【イベントレポート】「中村達也 独り叩き」


チトセピアホールでは自主事業として「中村達也 独り叩き」を6月25日に開催しました。


今回のライブは通常クラシックコンサートで使用される反響板を舞台に設置し、その中央にドラムセットを配置、周りを客席が取り囲むスタイルで行われました。ドラムと客席最前列の距離はわずか1m。ドラムが鳴るときに起こる風圧までもが感じられる、緊迫感のある会場構成です。


定刻18時ちょうど、ピアノソナタが静かに流れる会場の灯が落ちるとともに素肌に白いジャンプスーツ姿の中村達也が登場。おもむろにドラムチェアに腰掛けると、それまでの静寂を切り裂くようなドラミングからライブはスタート。


ふたつのタムとスネア、ハイハット、そして床置きのタム。最小限のシンプルなドラムセットから繰り出される、歌うような、ときには叫ぶようなビートからは、聴こえるはずのないギターやベースの音が感じられるような瞬間が幾度となく訪れます。

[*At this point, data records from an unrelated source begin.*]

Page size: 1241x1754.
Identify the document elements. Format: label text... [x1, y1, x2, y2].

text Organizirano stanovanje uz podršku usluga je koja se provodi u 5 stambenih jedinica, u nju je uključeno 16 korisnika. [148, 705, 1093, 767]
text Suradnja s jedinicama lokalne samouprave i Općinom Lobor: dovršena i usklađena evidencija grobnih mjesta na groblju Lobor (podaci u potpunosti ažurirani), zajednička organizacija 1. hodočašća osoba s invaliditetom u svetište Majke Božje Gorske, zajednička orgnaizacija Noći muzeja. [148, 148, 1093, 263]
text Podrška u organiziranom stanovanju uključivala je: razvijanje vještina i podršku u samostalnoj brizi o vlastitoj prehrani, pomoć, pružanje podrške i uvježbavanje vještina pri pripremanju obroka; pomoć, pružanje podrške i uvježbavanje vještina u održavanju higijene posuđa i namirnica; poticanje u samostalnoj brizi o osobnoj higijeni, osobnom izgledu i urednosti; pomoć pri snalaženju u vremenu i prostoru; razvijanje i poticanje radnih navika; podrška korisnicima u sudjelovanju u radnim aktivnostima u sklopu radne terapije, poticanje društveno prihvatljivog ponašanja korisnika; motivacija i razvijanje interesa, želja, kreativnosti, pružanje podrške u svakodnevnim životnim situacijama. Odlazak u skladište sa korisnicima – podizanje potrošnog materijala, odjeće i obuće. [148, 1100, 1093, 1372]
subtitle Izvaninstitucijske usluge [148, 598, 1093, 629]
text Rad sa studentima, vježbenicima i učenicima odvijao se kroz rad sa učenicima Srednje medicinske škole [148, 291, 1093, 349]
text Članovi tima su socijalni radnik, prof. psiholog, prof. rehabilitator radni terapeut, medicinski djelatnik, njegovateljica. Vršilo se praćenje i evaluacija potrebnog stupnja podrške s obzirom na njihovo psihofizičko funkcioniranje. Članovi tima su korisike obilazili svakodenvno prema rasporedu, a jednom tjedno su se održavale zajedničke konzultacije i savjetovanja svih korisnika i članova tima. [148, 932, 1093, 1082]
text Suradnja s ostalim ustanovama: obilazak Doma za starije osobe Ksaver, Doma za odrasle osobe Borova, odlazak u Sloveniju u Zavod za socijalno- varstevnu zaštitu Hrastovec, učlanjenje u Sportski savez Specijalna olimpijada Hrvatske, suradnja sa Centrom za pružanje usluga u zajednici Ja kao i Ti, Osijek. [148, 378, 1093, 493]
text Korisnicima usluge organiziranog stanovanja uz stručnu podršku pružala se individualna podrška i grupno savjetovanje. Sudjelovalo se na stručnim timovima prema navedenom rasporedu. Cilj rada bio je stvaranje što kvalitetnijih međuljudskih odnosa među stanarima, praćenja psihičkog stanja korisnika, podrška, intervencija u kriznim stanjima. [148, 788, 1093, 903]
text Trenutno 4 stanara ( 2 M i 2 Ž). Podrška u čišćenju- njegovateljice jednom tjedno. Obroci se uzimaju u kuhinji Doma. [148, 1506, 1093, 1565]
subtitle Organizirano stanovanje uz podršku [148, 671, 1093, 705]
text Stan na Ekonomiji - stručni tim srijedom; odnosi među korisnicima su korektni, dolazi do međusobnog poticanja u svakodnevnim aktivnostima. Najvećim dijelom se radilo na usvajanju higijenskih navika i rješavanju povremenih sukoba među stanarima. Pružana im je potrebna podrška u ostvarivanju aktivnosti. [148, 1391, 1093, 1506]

開始から50分、それまで絶えることのなかったビートがぴたりと止まると、“どうも”と短く一言の挨拶を残して退場し、怒涛の第一部が終了。


続いて第二部は駆け抜けるような15分。ロックはもちろん、ジャングルビート、四つ打ち、ボサノヴァ‥。中村達也に内在する様々なビートが現れては消えてゆく。中村達也という人間が通過してきた音楽が再構成され一台のドラムセットを通して物語られる。ビートで紡ぐモノローグ、まさしく「独り叩き」を体感しました。


途中休憩を挟んで叩きっぱなしの90分。アンコールが終わり客電が点いても客席を動けないような、嵐が過ぎ去ったような感覚を残して「中村達也 独り叩き」は幕を閉じました。